* **TEXT SHOWN**:

----

Hello,
Might anyone have an M coding suggestion to help me convert an Excel IF/SUMPRODUCT formula helper column into a New Column "formula" in Power Query?
I work with vendor billing data to create a scorecard.
The data is currently at ~40,000 rows with 35 columns. The set grows by ~500 rows/month. I store the vendor data in MS Access.
My all-Excel analysis/report solution for reporting will soon be unmanageable.
Linking the Access query to Power Query reduces my file size by 50 percent - before unnecessary fields are eliminated. This is a serious pay raise (of sorts).
Switching to a Access-to-PQ-to-Excel solution will be tremendous - provided I can clone my Excel IF/SUMPRODUCT formula in PQ for the helper column.
This helper column is key to using just one data Table for analysis/reporting. Anything more complex is too complex for clients to take over and manage.
My helper column assists pivot tables with job counts, filtering, and Calculated Field formulas. I no longer need a separate Distinct Count data set for the invoice top-sheet details.
The Excel helper column is:
=IF(SUMPRODUCT((A$2:A2=A2)*(B$2:B2=B2))>1,0,1). To the example, Col A = invoice #; Col B = job type.
Adding this formula to my PQ Query loaded to Excel really swells the file size and slows response time. It's not a sustainable solution.
So, I would like PQ to create my sole helper column.
Two files are enclosed:
- Excel file with an example data set and PQ query, and, a,
- Notepad++ file with the PQ Advanced Editor string for the Query.
I have reviewed the MS Power Query function library at length. Instinct encourages something with the List.* section of formulas may help.
But, I haven't hit on a modeling that makes sense to further explore/refine. Instinct also suggests a custom formula will be necessary. I have dabbled in editing M code, which I enjoy - but, I have not yet written a custom function.
I've researched this for days. My test results with my ever-growing M skills are to no avail.
I use this IF/SUMPRODUCT helper column method all the time for so many varied tasks. I would love to hit on a PQ solution.
I welcome all questions for anything here or in the enclosed files that is not clear.
Thank you in advance for your time to consider my post and any time you might spend thinking about,
With regards,
Libby
Carlsbad, California
Hi Libby,
There is no attachment, and we cannot help without seeing the data structure.
Can you try uploading again?
Interesting about no documents, Catalin! Thank you for your reply. I can't explain why the docs did not load. Attached is another copy of the Excel file.

----

* **INFORMATION**:
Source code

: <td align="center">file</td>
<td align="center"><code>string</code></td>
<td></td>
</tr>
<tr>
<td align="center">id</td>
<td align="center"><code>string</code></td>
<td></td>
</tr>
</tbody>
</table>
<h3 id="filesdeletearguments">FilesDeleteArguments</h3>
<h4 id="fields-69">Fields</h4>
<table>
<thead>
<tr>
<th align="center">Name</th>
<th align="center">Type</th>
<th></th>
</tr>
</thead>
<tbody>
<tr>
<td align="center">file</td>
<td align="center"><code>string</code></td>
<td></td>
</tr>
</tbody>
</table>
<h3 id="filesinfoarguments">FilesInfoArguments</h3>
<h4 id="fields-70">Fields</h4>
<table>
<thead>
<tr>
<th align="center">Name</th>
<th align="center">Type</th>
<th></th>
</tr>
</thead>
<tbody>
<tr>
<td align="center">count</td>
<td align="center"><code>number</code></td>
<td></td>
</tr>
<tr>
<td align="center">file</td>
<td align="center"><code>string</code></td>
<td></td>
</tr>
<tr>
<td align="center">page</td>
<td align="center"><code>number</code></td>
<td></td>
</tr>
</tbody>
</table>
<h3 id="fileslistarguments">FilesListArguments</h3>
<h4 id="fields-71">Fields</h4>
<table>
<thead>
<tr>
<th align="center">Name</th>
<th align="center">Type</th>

----

* **COMPLETE THE FOLLOWING**:
A - According to the forum thread, what three things does the helper column assist pivot tables with?
B - Reproduce the stretch of the forum thread from "But, I haven't" through "the data structure.".
Base your answers on the forum thread alone.

* **RESPONSES BY ITEM NUMBER**:
A - Job counts, filtering, and Calculated Field formulas.

B -
But, I haven't hit on a modeling that makes sense to further explore/refine. Instinct also suggests a custom formula will be necessary. I have dabbled in editing M code, which I enjoy - but, I have not yet written a custom function.
I've researched this for days. My test results with my ever-growing M skills are to no avail.
I use this IF/SUMPRODUCT helper column method all the time for so many varied tasks. I would love to hit on a PQ solution.
I welcome all questions for anything here or in the enclosed files that is not clear.
Thank you in advance for your time to consider my post and any time you might spend thinking about,
With regards,
Libby
Carlsbad, California
Hi Libby,
There is no attachment, and we cannot help without seeing the data structure.